Ein Erklärungsansatz
Was vor Jahren an den drei anderen Standorten letztlich die Unglücke ausgelöst hat, wurde nicht öffentlich. Möglich ist, dass beispielsweise die Steuerung der Anlagen versagt hat, und sie trotz starker Winde nicht abschaltet hat.
Allerdings gibt es noch einen anderen Erklärungsansatz: Die Elemente der Türme passten nicht genau oder haben sich mit der Zeit verzogen. Bei der Größe der Windkraftanlagen und den auftretenden Kräften haben schon minimale Abweichungen enorme Auswirkungen.
Das geringfügige Spiel in der Verschraubung der Turmelemente kann sich über die Zeit immer weiter vergrößert haben. Durch den Winddruck und die enorme Hebelkraft beginnt der Turm dann ganz leicht zu schwanken. Dadurch werden die Gewinde der Bolzen beschädigt, die Lücke wird größer, Regenwasser kann eindringen und Rost entsteht. Dadurch wird das Material weiter geschwächt, der ganze Prozess beschleunigt sich weiter, bis die Bolzen und Muttern irgendwann der Belastung nicht mehr standhalten.
Das wiederum deckt sich mit Aussagen mehrerer Passanten, die unsere Redaktion an der Unglücksstelle trifft. Demnach habe das zusammengestürzte Windrad seit einiger Zeit merkwürdige Geräusche gemacht. Lautes Knarzen und Knacken sei zu hören gewesen, sobald sich der Rotor drehte.
Beim Kreis Borken gibt es am Donnerstag keinen neuen Stand. „Wir warten auch auf die Ergebnisse des Gutachtens“, erklärt Kreispressesprecher Karlheinz Gördes. Er hatte erklärt, dass es baugleiche Anlagen im Kreis Borken nicht mehr gebe.
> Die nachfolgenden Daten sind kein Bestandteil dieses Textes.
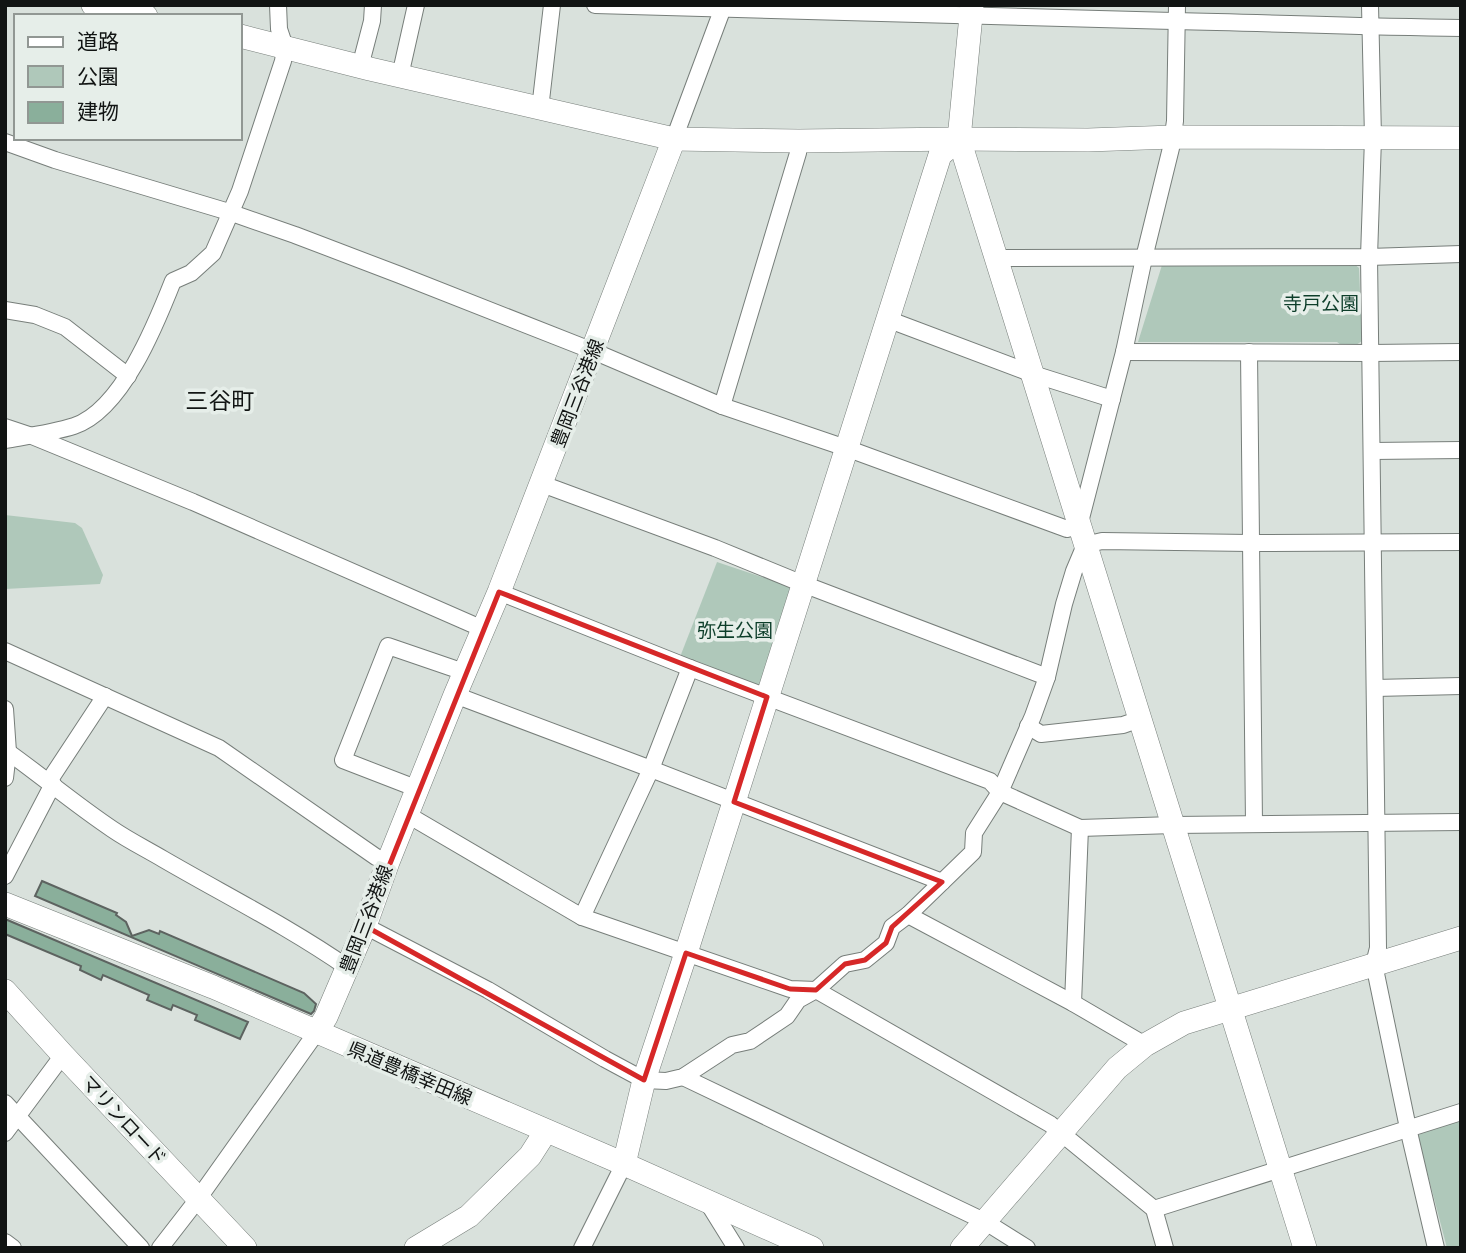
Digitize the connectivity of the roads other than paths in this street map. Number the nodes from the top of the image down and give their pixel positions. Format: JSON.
{"nodes":[{"id":1,"x":93,"y":5,"type":"edge"},
{"id":2,"x":278,"y":5,"type":"edge"},
{"id":3,"x":373,"y":5,"type":"edge"},
{"id":4,"x":416,"y":5,"type":"edge"},
{"id":5,"x":552,"y":5,"type":"edge"},
{"id":6,"x":595,"y":5,"type":"edge"},
{"id":7,"x":1370,"y":5,"type":"edge"},
{"id":8,"x":723,"y":8,"type":"edge"},
{"id":9,"x":808,"y":9,"type":"edge"},
{"id":10,"x":971,"y":10,"type":"edge"},
{"id":11,"x":1176,"y":13,"type":"edge"},
{"id":12,"x":138,"y":14,"type":"edge"},
{"id":13,"x":1370,"y":27,"type":"junction"},
{"id":14,"x":1461,"y":28,"type":"edge"},
{"id":15,"x":242,"y":36,"type":"edge"},
{"id":16,"x":285,"y":47,"type":"junction"},
{"id":17,"x":360,"y":67,"type":"junction"},
{"id":18,"x":400,"y":76,"type":"junction"},
{"id":19,"x":540,"y":108,"type":"junction"},
{"id":20,"x":1173,"y":137,"type":"junction"},
{"id":21,"x":1373,"y":138,"type":"junction"},
{"id":22,"x":1461,"y":138,"type":"edge"},
{"id":23,"x":674,"y":139,"type":"junction"},
{"id":24,"x":959,"y":139,"type":"junction"},
{"id":25,"x":799,"y":141,"type":"junction"},
{"id":26,"x":5,"y":142,"type":"edge"},
{"id":27,"x":229,"y":212,"type":"junction"},
{"id":28,"x":1461,"y":254,"type":"edge"},
{"id":29,"x":1369,"y":257,"type":"junction"},
{"id":30,"x":995,"y":258,"type":"junction"},
{"id":31,"x":1144,"y":258,"type":"junction"},
{"id":32,"x":5,"y":310,"type":"edge"},
{"id":33,"x":887,"y":319,"type":"junction"},
{"id":34,"x":593,"y":351,"type":"junction"},
{"id":35,"x":1124,"y":352,"type":"junction"},
{"id":36,"x":1249,"y":352,"type":"junction"},
{"id":37,"x":1461,"y":352,"type":"edge"},
{"id":38,"x":1370,"y":353,"type":"junction"},
{"id":39,"x":1033,"y":374,"type":"junction"},
{"id":40,"x":128,"y":376,"type":"junction"},
{"id":41,"x":1112,"y":399,"type":"junction"},
{"id":42,"x":722,"y":406,"type":"junction"},
{"id":43,"x":5,"y":428,"type":"edge"},
{"id":44,"x":32,"y":436,"type":"junction"},
{"id":45,"x":5,"y":440,"type":"edge"},
{"id":46,"x":846,"y":447,"type":"junction"},
{"id":47,"x":1461,"y":450,"type":"edge"},
{"id":48,"x":1371,"y":451,"type":"junction"},
{"id":49,"x":541,"y":484,"type":"junction"},
{"id":50,"x":1082,"y":535,"type":"junction"},
{"id":51,"x":1373,"y":542,"type":"junction"},
{"id":52,"x":1461,"y":542,"type":"edge"},
{"id":53,"x":1250,"y":543,"type":"junction"},
{"id":54,"x":803,"y":584,"type":"junction"},
{"id":55,"x":499,"y":592,"type":"junction"},
{"id":56,"x":483,"y":629,"type":"junction"},
{"id":57,"x":5,"y":651,"type":"edge"},
{"id":58,"x":690,"y":668,"type":"junction"},
{"id":59,"x":464,"y":672,"type":"junction"},
{"id":60,"x":1047,"y":677,"type":"junction"},
{"id":61,"x":1461,"y":686,"type":"edge"},
{"id":62,"x":1375,"y":688,"type":"junction"},
{"id":63,"x":454,"y":695,"type":"junction"},
{"id":64,"x":105,"y":696,"type":"junction"},
{"id":65,"x":767,"y":697,"type":"junction"},
{"id":66,"x":5,"y":709,"type":"edge"},
{"id":67,"x":1140,"y":719,"type":"junction"},
{"id":68,"x":1028,"y":726,"type":"junction"},
{"id":69,"x":8,"y":752,"type":"junction"},
{"id":70,"x":651,"y":769,"type":"junction"},
{"id":71,"x":5,"y":778,"type":"edge"},
{"id":72,"x":51,"y":783,"type":"junction"},
{"id":73,"x":418,"y":789,"type":"junction"},
{"id":74,"x":1000,"y":792,"type":"junction"},
{"id":75,"x":734,"y":802,"type":"junction"},
{"id":76,"x":408,"y":815,"type":"junction"},
{"id":77,"x":1461,"y":822,"type":"edge"},
{"id":78,"x":1375,"y":823,"type":"junction"},
{"id":79,"x":1254,"y":824,"type":"junction"},
{"id":80,"x":1173,"y":825,"type":"junction"},
{"id":81,"x":1080,"y":828,"type":"junction"},
{"id":82,"x":388,"y":862,"type":"junction"},
{"id":83,"x":5,"y":876,"type":"edge"},
{"id":84,"x":942,"y":882,"type":"junction"},
{"id":85,"x":5,"y":904,"type":"edge"},
{"id":86,"x":908,"y":915,"type":"junction"},
{"id":87,"x":582,"y":917,"type":"junction"},
{"id":88,"x":365,"y":926,"type":"junction"},
{"id":89,"x":1461,"y":938,"type":"edge"},
{"id":90,"x":686,"y":953,"type":"junction"},
{"id":91,"x":1374,"y":964,"type":"junction"},
{"id":92,"x":348,"y":968,"type":"junction"},
{"id":93,"x":816,"y":990,"type":"junction"},
{"id":94,"x":5,"y":991,"type":"edge"},
{"id":95,"x":1073,"y":1003,"type":"junction"},
{"id":96,"x":1230,"y":1008,"type":"junction"},
{"id":97,"x":316,"y":1033,"type":"junction"},
{"id":98,"x":1145,"y":1045,"type":"junction"},
{"id":99,"x":64,"y":1055,"type":"junction"},
{"id":100,"x":683,"y":1077,"type":"junction"},
{"id":101,"x":644,"y":1080,"type":"junction"},
{"id":102,"x":5,"y":1103,"type":"edge"},
{"id":103,"x":1461,"y":1112,"type":"edge"},
{"id":104,"x":18,"y":1116,"type":"junction"},
{"id":105,"x":1408,"y":1128,"type":"junction"},
{"id":106,"x":546,"y":1130,"type":"junction"},
{"id":107,"x":5,"y":1133,"type":"edge"},
{"id":108,"x":1060,"y":1133,"type":"junction"},
{"id":109,"x":530,"y":1156,"type":"junction"},
{"id":110,"x":624,"y":1164,"type":"junction"},
{"id":111,"x":1282,"y":1169,"type":"junction"},
{"id":112,"x":198,"y":1199,"type":"junction"},
{"id":113,"x":708,"y":1203,"type":"junction"},
{"id":114,"x":1154,"y":1209,"type":"junction"},
{"id":115,"x":984,"y":1221,"type":"junction"},
{"id":116,"x":5,"y":1242,"type":"edge"},
{"id":117,"x":13,"y":1248,"type":"edge"},
{"id":118,"x":141,"y":1248,"type":"edge"},
{"id":119,"x":160,"y":1248,"type":"edge"},
{"id":120,"x":245,"y":1248,"type":"edge"},
{"id":121,"x":416,"y":1248,"type":"edge"},
{"id":122,"x":439,"y":1248,"type":"edge"},
{"id":123,"x":582,"y":1248,"type":"edge"},
{"id":124,"x":736,"y":1248,"type":"edge"},
{"id":125,"x":812,"y":1248,"type":"edge"},
{"id":126,"x":962,"y":1248,"type":"edge"},
{"id":127,"x":1027,"y":1248,"type":"edge"},
{"id":128,"x":1165,"y":1248,"type":"edge"},
{"id":129,"x":1305,"y":1248,"type":"edge"},
{"id":130,"x":1436,"y":1248,"type":"edge"}],
"edges":[{"from":1,"to":12,"type":"street"},
{"from":2,"to":16,"type":"street"},
{"from":3,"to":17,"type":"street"},
{"from":4,"to":18,"type":"street"},
{"from":5,"to":19,"type":"street"},
{"from":6,"to":8,"type":"street"},
{"from":7,"to":13,"type":"street"},
{"from":8,"to":9,"type":"street"},
{"from":8,"to":23,"type":"street"},
{"from":9,"to":10,"type":"street"},
{"from":10,"to":11,"type":"street"},
{"from":10,"to":24,"type":"street"},
{"from":11,"to":13,"type":"street"},
{"from":11,"to":20,"type":"street"},
{"from":13,"to":14,"type":"street"},
{"from":13,"to":21,"type":"street"},
{"from":15,"to":16,"type":"street"},
{"from":16,"to":17,"type":"street"},
{"from":16,"to":27,"type":"street"},
{"from":17,"to":18,"type":"street"},
{"from":18,"to":19,"type":"street"},
{"from":19,"to":23,"type":"street"},
{"from":20,"to":21,"type":"street"},
{"from":20,"to":24,"type":"street"},
{"from":20,"to":31,"type":"street"},
{"from":21,"to":22,"type":"street"},
{"from":21,"to":29,"type":"street"},
{"from":23,"to":25,"type":"street"},
{"from":23,"to":34,"type":"street","name":"豊岡三谷港線"},
{"from":24,"to":25,"type":"street"},
{"from":24,"to":30,"type":"street"},
{"from":24,"to":33,"type":"street"},
{"from":25,"to":42,"type":"street"},
{"from":26,"to":27,"type":"street"},
{"from":27,"to":34,"type":"street"},
{"from":27,"to":40,"type":"street"},
{"from":28,"to":29,"type":"street"},
{"from":29,"to":31,"type":"street"},
{"from":29,"to":38,"type":"street"},
{"from":30,"to":31,"type":"street"},
{"from":30,"to":39,"type":"street"},
{"from":31,"to":35,"type":"street"},
{"from":32,"to":40,"type":"street"},
{"from":33,"to":39,"type":"street"},
{"from":33,"to":46,"type":"street"},
{"from":34,"to":42,"type":"street"},
{"from":34,"to":49,"type":"street","name":"豊岡三谷港線"},
{"from":35,"to":36,"type":"street"},
{"from":35,"to":41,"type":"street"},
{"from":36,"to":38,"type":"street"},
{"from":36,"to":53,"type":"street"},
{"from":37,"to":38,"type":"street"},
{"from":38,"to":48,"type":"street"},
{"from":39,"to":41,"type":"street"},
{"from":39,"to":50,"type":"street"},
{"from":40,"to":44,"type":"street"},
{"from":41,"to":50,"type":"street"},
{"from":42,"to":46,"type":"street"},
{"from":43,"to":44,"type":"street"},
{"from":44,"to":45,"type":"street"},
{"from":44,"to":56,"type":"street"},
{"from":46,"to":50,"type":"street"},
{"from":46,"to":54,"type":"street"},
{"from":47,"to":48,"type":"street"},
{"from":48,"to":51,"type":"street"},
{"from":49,"to":54,"type":"street"},
{"from":49,"to":55,"type":"street","name":"豊岡三谷港線"},
{"from":50,"to":53,"type":"street"},
{"from":50,"to":60,"type":"street"},
{"from":50,"to":67,"type":"street"},
{"from":51,"to":52,"type":"street"},
{"from":51,"to":53,"type":"street"},
{"from":51,"to":62,"type":"street"},
{"from":53,"to":79,"type":"street"},
{"from":54,"to":60,"type":"street"},
{"from":54,"to":65,"type":"street"},
{"from":55,"to":56,"type":"street","name":"豊岡三谷港線"},
{"from":55,"to":58,"type":"street"},
{"from":56,"to":59,"type":"street","name":"豊岡三谷港線"},
{"from":57,"to":64,"type":"street"},
{"from":58,"to":65,"type":"street"},
{"from":58,"to":70,"type":"street"},
{"from":59,"to":63,"type":"street","name":"豊岡三谷港線"},
{"from":59,"to":73,"type":"street"},
{"from":60,"to":68,"type":"street"},
{"from":61,"to":62,"type":"street"},
{"from":62,"to":78,"type":"street"},
{"from":63,"to":70,"type":"street"},
{"from":63,"to":73,"type":"street","name":"豊岡三谷港線"},
{"from":64,"to":72,"type":"street"},
{"from":64,"to":82,"type":"street"},
{"from":65,"to":74,"type":"street"},
{"from":65,"to":75,"type":"street"},
{"from":66,"to":69,"type":"street"},
{"from":67,"to":68,"type":"street"},
{"from":67,"to":80,"type":"street"},
{"from":68,"to":74,"type":"street"},
{"from":69,"to":71,"type":"street"},
{"from":69,"to":72,"type":"street"},
{"from":70,"to":75,"type":"street"},
{"from":70,"to":87,"type":"street"},
{"from":72,"to":83,"type":"street"},
{"from":72,"to":92,"type":"street"},
{"from":73,"to":76,"type":"street","name":"豊岡三谷港線"},
{"from":74,"to":81,"type":"street"},
{"from":74,"to":84,"type":"street"},
{"from":75,"to":84,"type":"street"},
{"from":75,"to":90,"type":"street"},
{"from":76,"to":82,"type":"street","name":"豊岡三谷港線"},
{"from":76,"to":87,"type":"street"},
{"from":77,"to":78,"type":"street"},
{"from":78,"to":79,"type":"street"},
{"from":78,"to":91,"type":"street"},
{"from":79,"to":80,"type":"street"},
{"from":80,"to":81,"type":"street"},
{"from":80,"to":96,"type":"street"},
{"from":81,"to":95,"type":"street"},
{"from":82,"to":88,"type":"street","name":"豊岡三谷港線"},
{"from":84,"to":86,"type":"street"},
{"from":85,"to":97,"type":"street","name":"県道豊橋幸田線"},
{"from":86,"to":93,"type":"street"},
{"from":86,"to":95,"type":"street"},
{"from":87,"to":90,"type":"street"},
{"from":88,"to":92,"type":"street","name":"豊岡三谷港線"},
{"from":88,"to":101,"type":"street"},
{"from":89,"to":91,"type":"street"},
{"from":90,"to":93,"type":"street"},
{"from":90,"to":101,"type":"street"},
{"from":91,"to":96,"type":"street"},
{"from":91,"to":105,"type":"street"},
{"from":92,"to":97,"type":"street","name":"豊岡三谷港線"},
{"from":93,"to":100,"type":"street"},
{"from":93,"to":108,"type":"street"},
{"from":94,"to":99,"type":"street","name":"マリンロード"},
{"from":95,"to":98,"type":"street"},
{"from":96,"to":98,"type":"street"},
{"from":96,"to":111,"type":"street"},
{"from":97,"to":106,"type":"street","name":"県道豊橋幸田線"},
{"from":97,"to":112,"type":"street"},
{"from":98,"to":108,"type":"street"},
{"from":99,"to":104,"type":"street"},
{"from":99,"to":112,"type":"street","name":"マリンロード"},
{"from":100,"to":101,"type":"street"},
{"from":100,"to":115,"type":"street"},
{"from":101,"to":110,"type":"street"},
{"from":102,"to":104,"type":"street"},
{"from":103,"to":105,"type":"street"},
{"from":104,"to":107,"type":"street"},
{"from":104,"to":118,"type":"street"},
{"from":105,"to":111,"type":"street"},
{"from":105,"to":130,"type":"street"},
{"from":106,"to":109,"type":"street"},
{"from":106,"to":110,"type":"street","name":"県道豊橋幸田線"},
{"from":108,"to":114,"type":"street"},
{"from":108,"to":115,"type":"street"},
{"from":109,"to":121,"type":"street"},
{"from":109,"to":122,"type":"street"},
{"from":110,"to":113,"type":"street","name":"県道豊橋幸田線"},
{"from":110,"to":123,"type":"street"},
{"from":111,"to":114,"type":"street"},
{"from":111,"to":129,"type":"street"},
{"from":112,"to":119,"type":"street"},
{"from":112,"to":120,"type":"street","name":"マリンロード"},
{"from":113,"to":124,"type":"street"},
{"from":113,"to":125,"type":"street","name":"県道豊橋幸田線"},
{"from":114,"to":128,"type":"street"},
{"from":115,"to":126,"type":"street"},
{"from":115,"to":127,"type":"street"},
{"from":116,"to":117,"type":"street"}]}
Anlage habe nie Probleme gemacht
Der Ahauser Reinhard Benneker ist der ehemalige Geschäftsführer der Windkraft Hamaland, in deren Auftrag das Windrad in Estern 1997 beantragt und 1999 in Betrieb genommen wurde. Von Schäden an baugleichen Anlagen wisse er nichts, sagt er am Donnerstag im Gespräch mit unserer Redaktion. „Die Anlage ist 20 Jahre gut gelaufen“, sagt er. Sie habe nie Probleme gemacht.
In der Nacht auf Dienstag (4.7.) war das Windrad in Gescher-Estern plötzlich umgekippt und auf einem nahen Wirtschaftsweg sowie dem angrenzenden Maisacker liegen geblieben. Verletzt wurde niemand. Wann die Anlage dort weggeräumt wird, hängt auch davon ab, wann ein Gutachter sich ein genaues Bild von der Unglücksstelle machen kann. Das soll in Kürze passieren.